Some shortcomings have to be mentioned concerning the list of quality indicators in Table 1 [Tab. 1]. The granularity of the indicator denominations and definitions varies, having broad measures as concordance on the one hand and particular measures as the rate of Death Certificate Only cases (DCO rate) on the other hand. The hierarchical organization is an attempt to address those differences. However, this solution is still suboptimal. Terms like “data element” and “value” are not always precise enough to represent the content of the indicator by its denomination. Therefore, the structured description offered in the long version of the guideline is essential to understand the meaning of an indicator.
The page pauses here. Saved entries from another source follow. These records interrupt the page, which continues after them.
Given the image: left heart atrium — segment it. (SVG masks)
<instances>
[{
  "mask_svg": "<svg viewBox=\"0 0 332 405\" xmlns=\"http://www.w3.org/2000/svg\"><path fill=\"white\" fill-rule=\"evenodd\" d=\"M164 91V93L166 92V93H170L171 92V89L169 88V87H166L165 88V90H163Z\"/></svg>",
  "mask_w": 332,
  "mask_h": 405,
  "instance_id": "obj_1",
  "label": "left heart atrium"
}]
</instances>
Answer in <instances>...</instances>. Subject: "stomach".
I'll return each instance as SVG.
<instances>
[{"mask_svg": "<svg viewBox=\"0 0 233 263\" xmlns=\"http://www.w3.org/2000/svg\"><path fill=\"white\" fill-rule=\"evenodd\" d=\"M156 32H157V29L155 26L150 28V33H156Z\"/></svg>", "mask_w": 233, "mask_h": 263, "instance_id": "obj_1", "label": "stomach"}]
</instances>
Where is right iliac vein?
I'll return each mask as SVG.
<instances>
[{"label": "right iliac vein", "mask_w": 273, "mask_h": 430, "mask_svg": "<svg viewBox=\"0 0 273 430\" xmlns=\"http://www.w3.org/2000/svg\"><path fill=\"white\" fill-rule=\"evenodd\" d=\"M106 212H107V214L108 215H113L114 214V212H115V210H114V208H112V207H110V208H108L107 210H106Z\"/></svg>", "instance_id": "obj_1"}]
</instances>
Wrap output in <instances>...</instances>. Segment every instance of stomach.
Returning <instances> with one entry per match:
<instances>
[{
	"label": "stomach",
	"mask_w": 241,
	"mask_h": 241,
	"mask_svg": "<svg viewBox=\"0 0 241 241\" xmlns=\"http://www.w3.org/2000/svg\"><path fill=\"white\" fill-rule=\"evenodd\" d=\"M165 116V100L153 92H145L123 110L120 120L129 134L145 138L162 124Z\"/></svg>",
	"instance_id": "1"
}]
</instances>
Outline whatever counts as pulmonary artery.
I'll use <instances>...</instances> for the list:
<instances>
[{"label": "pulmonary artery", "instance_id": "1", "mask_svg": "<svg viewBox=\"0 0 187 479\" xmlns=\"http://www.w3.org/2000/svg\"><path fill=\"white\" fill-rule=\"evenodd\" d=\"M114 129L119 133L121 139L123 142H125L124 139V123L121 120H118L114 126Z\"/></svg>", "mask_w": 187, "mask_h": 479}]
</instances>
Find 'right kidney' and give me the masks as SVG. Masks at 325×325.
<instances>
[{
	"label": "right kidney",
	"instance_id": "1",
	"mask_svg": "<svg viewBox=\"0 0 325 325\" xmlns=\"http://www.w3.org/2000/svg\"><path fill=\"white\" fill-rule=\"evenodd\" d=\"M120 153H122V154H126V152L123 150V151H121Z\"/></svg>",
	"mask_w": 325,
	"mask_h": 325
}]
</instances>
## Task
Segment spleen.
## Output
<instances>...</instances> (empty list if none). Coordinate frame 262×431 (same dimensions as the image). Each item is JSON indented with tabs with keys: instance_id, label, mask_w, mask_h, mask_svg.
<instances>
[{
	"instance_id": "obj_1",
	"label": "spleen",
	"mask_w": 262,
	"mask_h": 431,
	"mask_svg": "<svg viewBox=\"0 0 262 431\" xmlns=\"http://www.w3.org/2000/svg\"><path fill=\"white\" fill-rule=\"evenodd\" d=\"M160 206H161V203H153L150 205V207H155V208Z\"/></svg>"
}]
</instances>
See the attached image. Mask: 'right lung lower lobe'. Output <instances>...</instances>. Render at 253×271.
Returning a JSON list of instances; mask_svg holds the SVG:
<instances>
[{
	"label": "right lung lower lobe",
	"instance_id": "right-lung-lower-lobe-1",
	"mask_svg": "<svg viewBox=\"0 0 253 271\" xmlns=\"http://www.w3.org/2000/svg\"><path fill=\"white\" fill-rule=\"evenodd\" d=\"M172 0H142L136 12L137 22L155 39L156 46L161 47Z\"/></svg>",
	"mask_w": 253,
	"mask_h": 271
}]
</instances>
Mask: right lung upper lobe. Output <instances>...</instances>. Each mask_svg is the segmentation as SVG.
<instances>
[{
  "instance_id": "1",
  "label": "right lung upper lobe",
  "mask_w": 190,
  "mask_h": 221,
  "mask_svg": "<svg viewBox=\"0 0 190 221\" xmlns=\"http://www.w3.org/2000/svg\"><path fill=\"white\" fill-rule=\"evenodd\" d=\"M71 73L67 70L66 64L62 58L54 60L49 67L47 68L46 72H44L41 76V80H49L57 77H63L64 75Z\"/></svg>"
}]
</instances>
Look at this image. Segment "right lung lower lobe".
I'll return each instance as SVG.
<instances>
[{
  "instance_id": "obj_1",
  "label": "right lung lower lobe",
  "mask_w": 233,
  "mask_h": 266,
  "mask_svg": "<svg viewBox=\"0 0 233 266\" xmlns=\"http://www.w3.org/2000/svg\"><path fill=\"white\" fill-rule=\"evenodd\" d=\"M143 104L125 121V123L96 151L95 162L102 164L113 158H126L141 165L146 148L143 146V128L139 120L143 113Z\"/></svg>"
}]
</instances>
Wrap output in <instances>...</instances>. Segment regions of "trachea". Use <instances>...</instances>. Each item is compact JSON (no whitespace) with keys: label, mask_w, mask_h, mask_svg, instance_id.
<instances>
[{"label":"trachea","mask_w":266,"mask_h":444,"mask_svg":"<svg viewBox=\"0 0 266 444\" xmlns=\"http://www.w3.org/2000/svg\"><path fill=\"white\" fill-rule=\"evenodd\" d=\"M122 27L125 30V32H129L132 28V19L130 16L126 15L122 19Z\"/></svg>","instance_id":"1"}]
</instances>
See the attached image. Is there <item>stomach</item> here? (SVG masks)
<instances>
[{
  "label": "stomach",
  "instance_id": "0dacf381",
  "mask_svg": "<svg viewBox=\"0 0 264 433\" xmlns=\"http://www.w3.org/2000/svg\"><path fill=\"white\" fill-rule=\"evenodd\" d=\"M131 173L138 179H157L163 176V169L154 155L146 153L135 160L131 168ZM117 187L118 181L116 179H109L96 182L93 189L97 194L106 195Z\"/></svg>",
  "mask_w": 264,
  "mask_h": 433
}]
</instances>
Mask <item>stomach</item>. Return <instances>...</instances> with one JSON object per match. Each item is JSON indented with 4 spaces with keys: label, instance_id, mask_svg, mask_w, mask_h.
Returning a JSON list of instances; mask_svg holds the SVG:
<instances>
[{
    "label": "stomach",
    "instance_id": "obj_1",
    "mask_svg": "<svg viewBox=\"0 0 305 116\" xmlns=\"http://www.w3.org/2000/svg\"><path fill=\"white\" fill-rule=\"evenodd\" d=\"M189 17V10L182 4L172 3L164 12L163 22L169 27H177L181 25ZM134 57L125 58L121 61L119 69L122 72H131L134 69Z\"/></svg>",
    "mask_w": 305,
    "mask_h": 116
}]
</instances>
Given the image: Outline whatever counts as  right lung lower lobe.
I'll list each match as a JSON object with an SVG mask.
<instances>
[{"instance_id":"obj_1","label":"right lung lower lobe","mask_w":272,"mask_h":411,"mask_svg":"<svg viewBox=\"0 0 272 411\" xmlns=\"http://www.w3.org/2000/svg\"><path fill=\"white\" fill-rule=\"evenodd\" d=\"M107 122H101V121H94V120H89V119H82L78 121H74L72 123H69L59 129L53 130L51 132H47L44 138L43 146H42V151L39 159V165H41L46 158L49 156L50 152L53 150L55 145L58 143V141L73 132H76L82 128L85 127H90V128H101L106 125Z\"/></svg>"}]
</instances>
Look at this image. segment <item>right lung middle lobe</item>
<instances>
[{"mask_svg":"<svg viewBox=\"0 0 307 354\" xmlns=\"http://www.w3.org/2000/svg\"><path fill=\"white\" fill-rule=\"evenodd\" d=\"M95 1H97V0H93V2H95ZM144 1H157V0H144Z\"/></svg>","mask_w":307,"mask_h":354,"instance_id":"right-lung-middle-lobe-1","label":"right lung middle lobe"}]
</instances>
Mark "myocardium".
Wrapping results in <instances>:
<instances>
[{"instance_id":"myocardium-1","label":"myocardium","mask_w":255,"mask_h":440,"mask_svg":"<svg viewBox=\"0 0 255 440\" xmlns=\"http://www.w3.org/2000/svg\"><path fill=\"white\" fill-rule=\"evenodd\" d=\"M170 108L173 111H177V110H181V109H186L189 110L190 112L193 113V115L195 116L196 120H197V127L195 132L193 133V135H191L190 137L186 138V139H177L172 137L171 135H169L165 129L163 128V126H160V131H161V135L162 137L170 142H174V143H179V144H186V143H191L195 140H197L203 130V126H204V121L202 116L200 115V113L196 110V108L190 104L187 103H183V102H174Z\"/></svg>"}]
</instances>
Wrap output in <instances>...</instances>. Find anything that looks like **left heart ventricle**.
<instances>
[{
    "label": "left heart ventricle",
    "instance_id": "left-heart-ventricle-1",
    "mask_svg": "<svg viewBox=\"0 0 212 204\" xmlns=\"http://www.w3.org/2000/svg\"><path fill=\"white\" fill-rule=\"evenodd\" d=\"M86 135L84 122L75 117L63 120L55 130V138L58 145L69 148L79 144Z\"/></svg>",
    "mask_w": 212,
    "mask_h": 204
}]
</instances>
The list of indicators for data quality derived in the presented project (cf. Table 1 [Tab. 1]) covers many of the concepts used in the literature. It combines different perspectives, all relevant for data quality,
- the perspective of data management responsible for data collection and data control,
- the perspective of data users, being unable to influence the process of data acquisition, and
- the perspective of process owners, defining the host projects and studies.
Therefore, that list could be the starting point for a harmonization of indicators of data quality urgently needed noticing the variety and sometimes incompatibility of the measures mentioned in the literature. It will be a next step to offer a synthesis of both lists presented here along with precise definitions. This could be a valuable mission for standardization organizations that deal with data in health care and health care research. This research should take into account proposals for a formal definition of indicators [58]. Formal definitions would enable an automatic application of indicators to data sets, for example offering a syntax for statistical software based on standards for metadata [59].